A lot of the posts on this blog communicate a youthful anxiety about the present and an optimism about eventual clarity in the future. Somewhat subconsciously (or as the master procrastinator I am), I left it to my older and wiser self of the future to sort out my motivations and justify why I am as I am and why others are as they are.
Growing older has given me more tasks for daily passage of time. I want to compost to reduce my carbon footprint, forsake single-use plastic, and listen to NPR to avoid living under a rock. I try to grapple with schism between the scope of my daily struggles/pursuit of happiness in context with the larger suffering of the world. I think I am virtue-signaling to myself that I am alright, I suppose.
Taking cues from current discourse on how to navigate a relationship between oneself and the world is one approach. Religion or philosophical theory may offer answers to others. In order to shed self-responsibility for my outcomes I've been tending to go where the wind blows, which while freeing, is also constricting to a certain local landscape.

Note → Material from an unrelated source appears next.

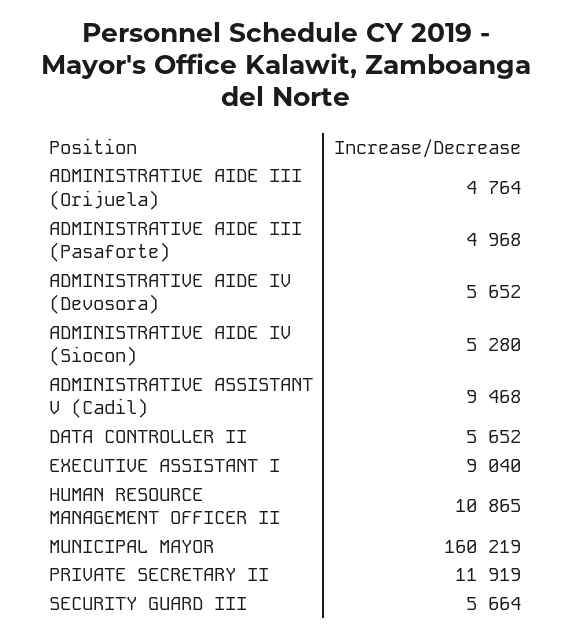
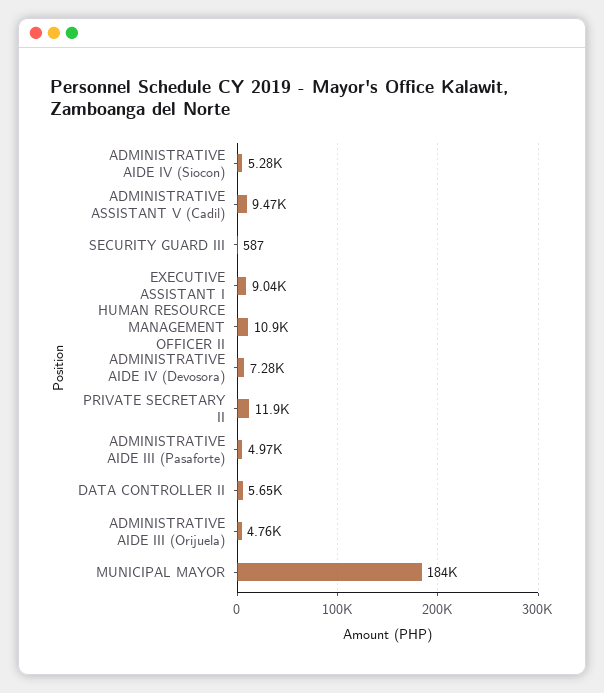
ADMINISTRATIVE AIDE IV (Devosora): 5652 -> 7280
MUNICIPAL MAYOR: 160219 -> 184000
SECURITY GUARD III: 5664 -> 587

Sometimes it does feel a little bit hmm-inducing to continue down your track, too afraid to step off the track. So you look around at others on nearby tracks, but they are also looking around and convincing themselves that the track is fine. And so it goes (oh no!)
To sum it up, I want to live more intentionally but having intentions sometimes seems excessive. [Come back to this in a few years.]
Maybe that is the nature of fragility? The context of this piece is different, but I like how it encapsulates a fatalistic trend towards disorder, so you try to hold still to avoid hastening an outcome. "To leave a support system can mean to become more fragile, less protected from the bumps of ordinary life. And though fragility might be a consequence it can be recruited as cause: as if you willfully caused your own damage by leaving the safety of a brightly lit path."